Using the data below, output a verbatim copy of the lines between the one holding "Figure 5. ( a" and the one holding "Figure 1. Map", inclusive, without any pictures.

Study material:
+++

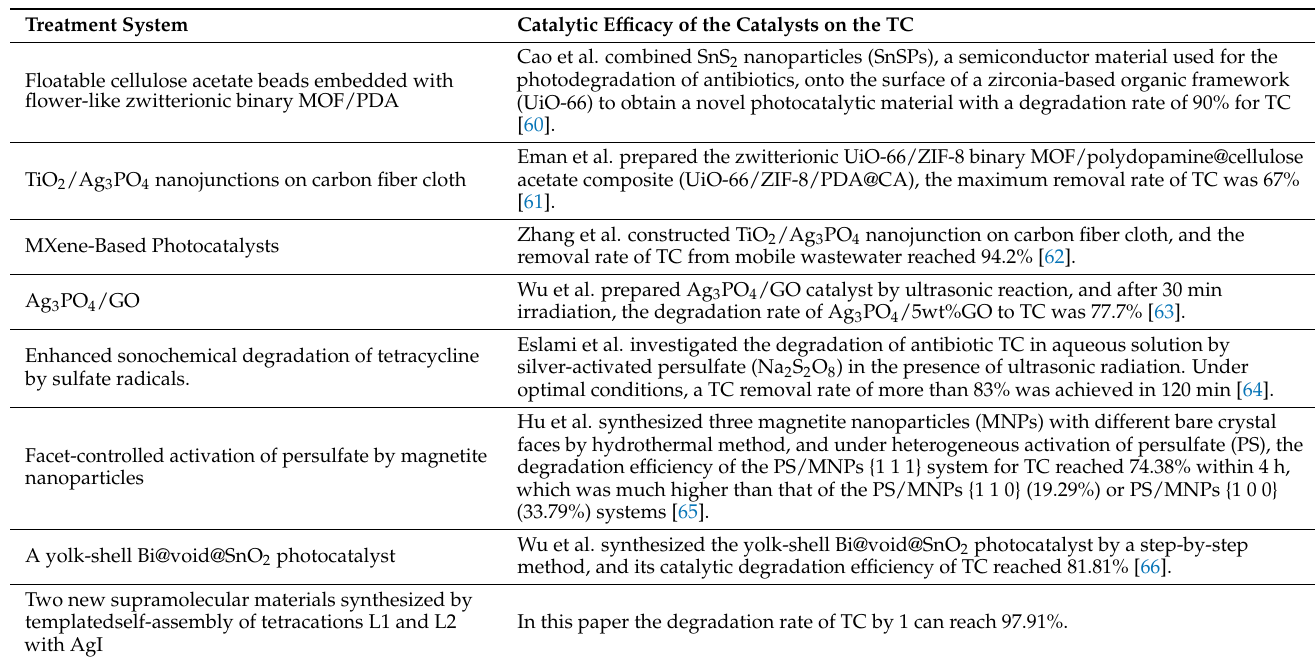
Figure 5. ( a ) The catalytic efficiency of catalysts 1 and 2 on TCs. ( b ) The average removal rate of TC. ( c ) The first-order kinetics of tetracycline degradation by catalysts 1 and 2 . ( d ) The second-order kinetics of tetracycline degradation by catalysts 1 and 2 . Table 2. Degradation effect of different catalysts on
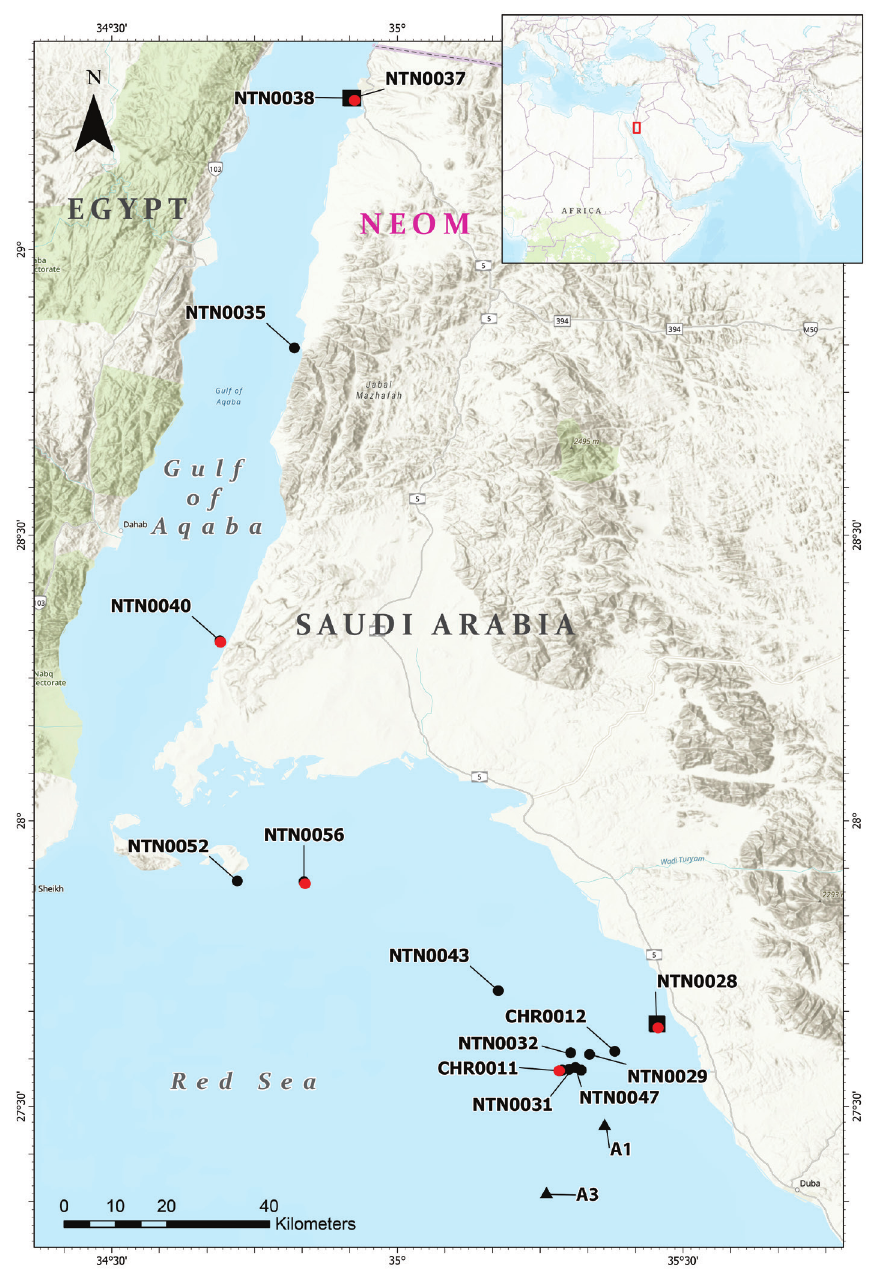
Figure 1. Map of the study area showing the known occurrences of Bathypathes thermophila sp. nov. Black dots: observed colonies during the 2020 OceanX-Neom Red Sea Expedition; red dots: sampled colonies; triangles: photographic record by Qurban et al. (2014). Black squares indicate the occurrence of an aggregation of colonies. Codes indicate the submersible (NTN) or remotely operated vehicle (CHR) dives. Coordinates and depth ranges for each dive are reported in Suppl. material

+++

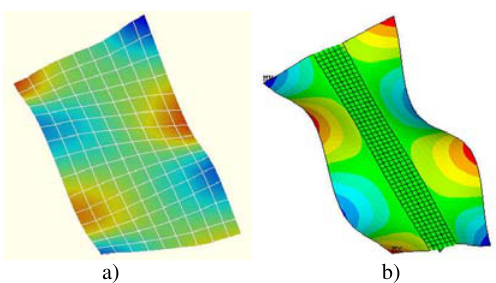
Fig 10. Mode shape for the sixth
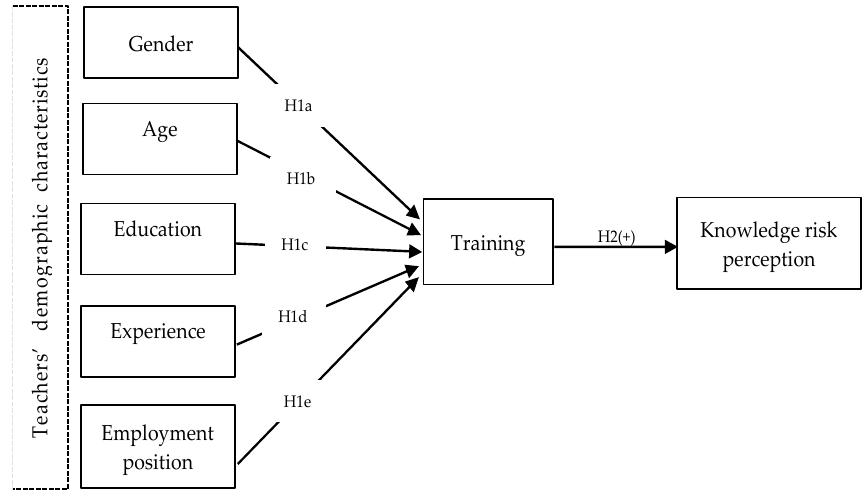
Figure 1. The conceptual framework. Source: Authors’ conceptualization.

+++

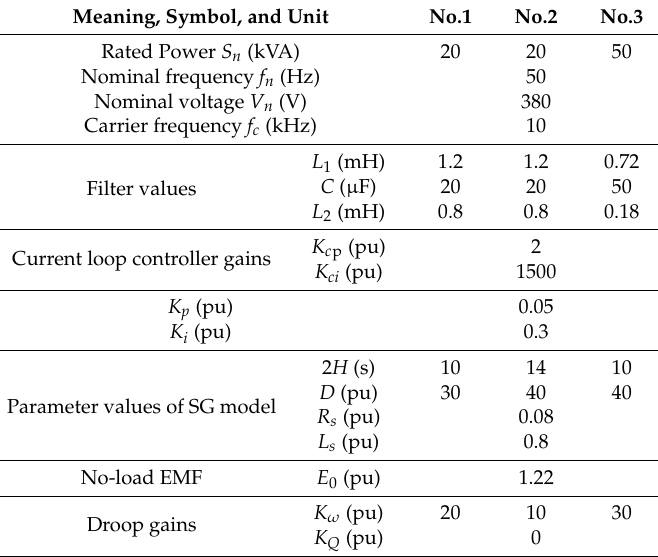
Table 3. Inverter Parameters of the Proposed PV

+++

Answer section:
Figure 5. ( a ) The catalytic efficiency of catalysts 1 and 2 on TCs. ( b ) The average removal rate of TC. ( c ) The first-order kinetics of tetracycline degradation by catalysts 1 and 2 . ( d ) The second-order kinetics of tetracycline degradation by catalysts 1 and 2 . Table 2. Degradation effect of different catalysts on
Figure 1. Map of the study area showing the known occurrences of Bathypathes thermophila sp. nov. Black dots: observed colonies during the 2020 OceanX-Neom Red Sea Expedition; red dots: sampled colonies; triangles: photographic record by Qurban et al. (2014). Black squares indicate the occurrence of an aggregation of colonies. Codes indicate the submersible (NTN) or remotely operated vehicle (CHR) dives. Coordinates and depth ranges for each dive are reported in Suppl. material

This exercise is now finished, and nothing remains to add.